• **What is required**
Spot each line in the records below where the word "protein" occurs, then copy it.

• **Record extracts**
***
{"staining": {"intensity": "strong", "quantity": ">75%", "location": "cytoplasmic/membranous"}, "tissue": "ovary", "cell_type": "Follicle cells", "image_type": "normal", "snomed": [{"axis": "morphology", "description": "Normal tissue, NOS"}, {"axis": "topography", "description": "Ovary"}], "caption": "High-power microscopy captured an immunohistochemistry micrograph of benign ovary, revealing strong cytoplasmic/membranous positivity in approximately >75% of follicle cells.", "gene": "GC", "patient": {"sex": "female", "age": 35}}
***
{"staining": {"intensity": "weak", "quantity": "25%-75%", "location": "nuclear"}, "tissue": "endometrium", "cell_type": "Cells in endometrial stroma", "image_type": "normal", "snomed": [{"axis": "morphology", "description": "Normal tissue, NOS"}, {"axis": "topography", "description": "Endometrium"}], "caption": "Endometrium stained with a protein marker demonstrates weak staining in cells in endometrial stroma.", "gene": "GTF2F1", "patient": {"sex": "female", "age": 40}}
***
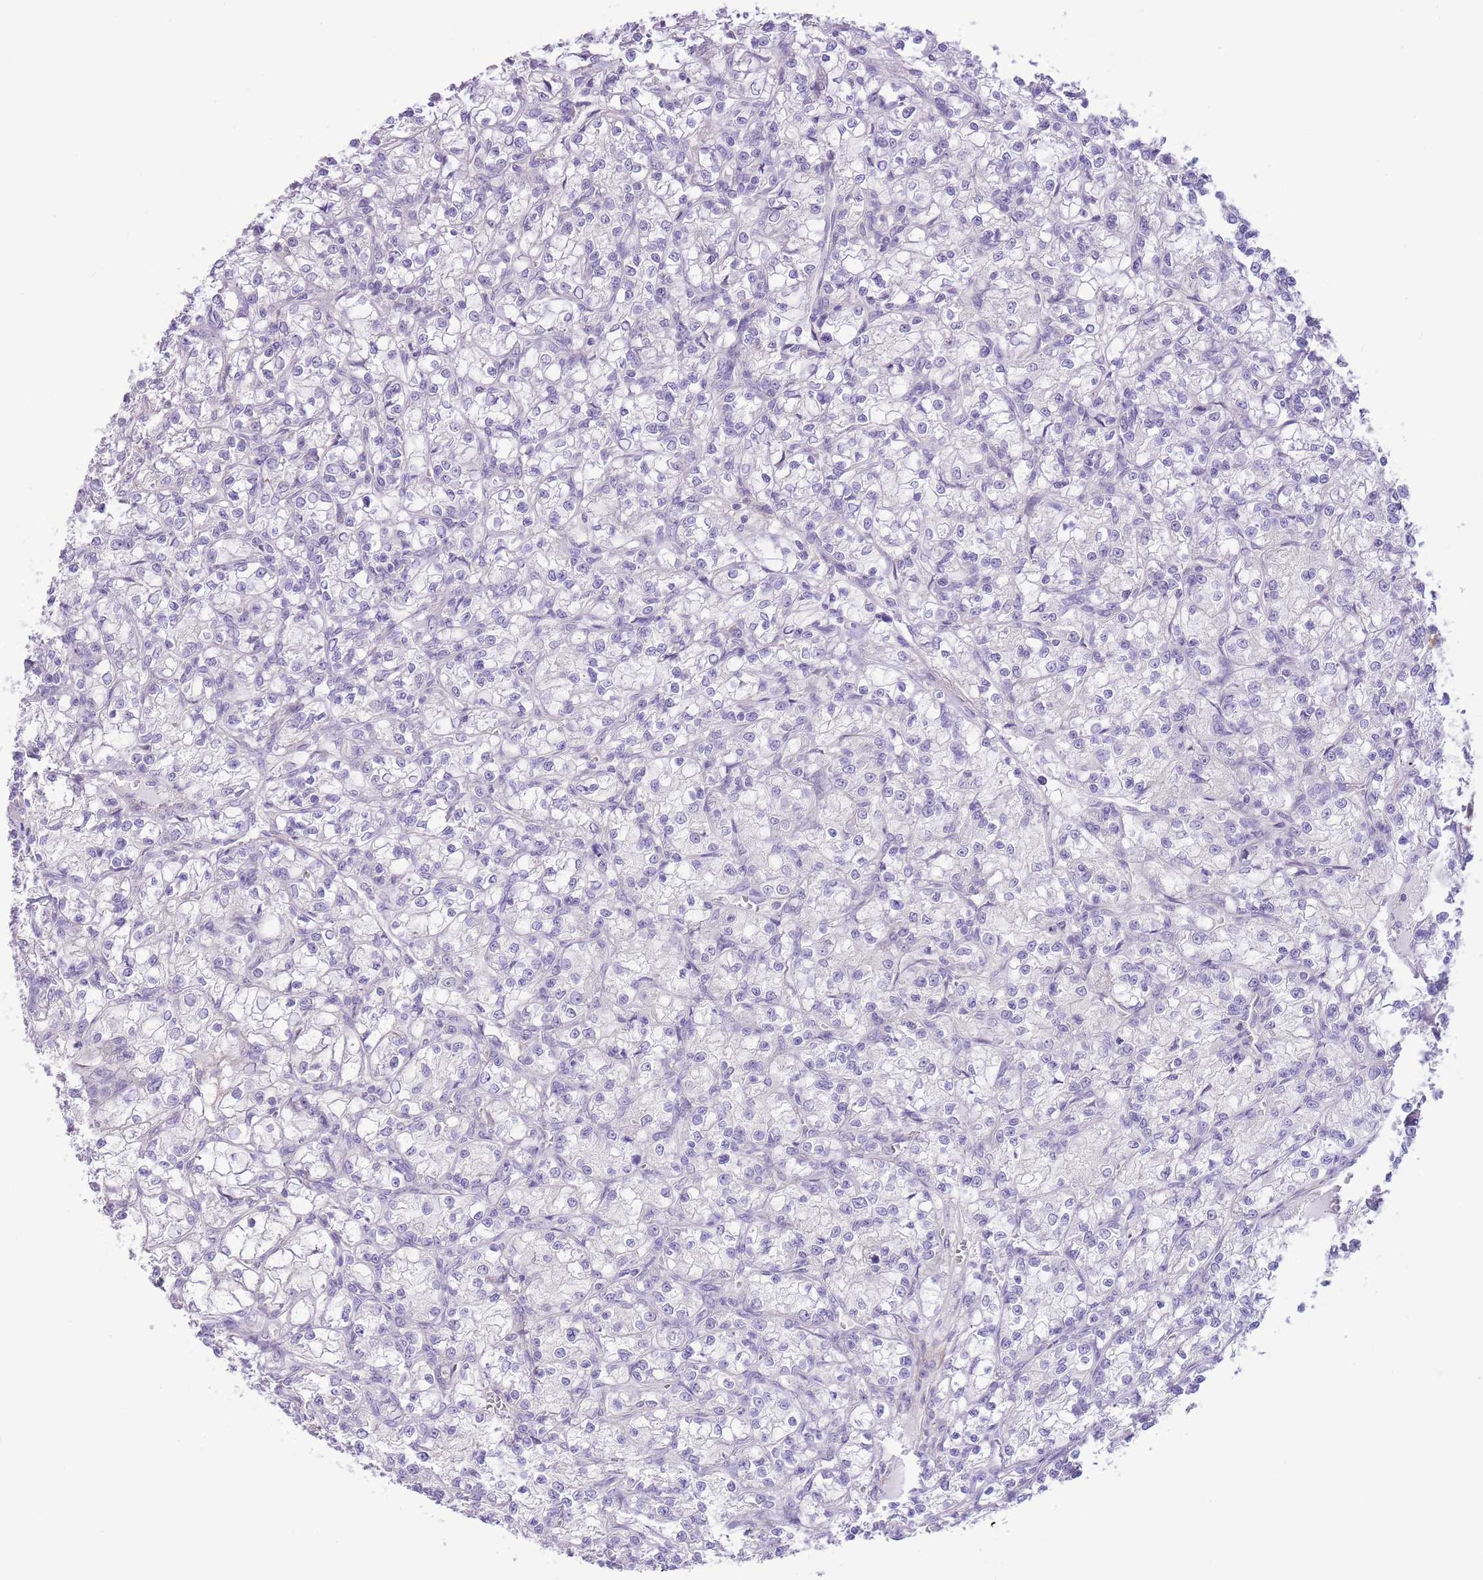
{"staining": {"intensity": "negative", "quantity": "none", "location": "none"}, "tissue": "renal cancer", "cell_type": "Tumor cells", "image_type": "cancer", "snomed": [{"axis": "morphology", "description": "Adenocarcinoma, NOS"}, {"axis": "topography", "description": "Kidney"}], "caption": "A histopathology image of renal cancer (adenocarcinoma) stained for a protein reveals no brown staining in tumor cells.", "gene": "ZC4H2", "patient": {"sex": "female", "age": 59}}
***
• **Expected answer**
{"staining": {"intensity": "weak", "quantity": "25%-75%", "location": "nuclear"}, "tissue": "endometrium", "cell_type": "Cells in endometrial stroma", "image_type": "normal", "snomed": [{"axis": "morphology", "description": "Normal tissue, NOS"}, {"axis": "topography", "description": "Endometrium"}], "caption": "Endometrium stained with a protein marker demonstrates weak staining in cells in endometrial stroma.", "gene": "GTF2F1", "patient": {"sex": "female", "age": 40}}
{"staining": {"intensity": "negative", "quantity": "none", "location": "none"}, "tissue": "renal cancer", "cell_type": "Tumor cells", "image_type": "cancer", "snomed": [{"axis": "morphology", "description": "Adenocarcinoma, NOS"}, {"axis": "topography", "description": "Kidney"}], "caption": "A histopathology image of renal cancer (adenocarcinoma) stained for a protein reveals no brown staining in tumor cells.", "gene": "ZC4H2", "patient": {"sex": "female", "age": 59}}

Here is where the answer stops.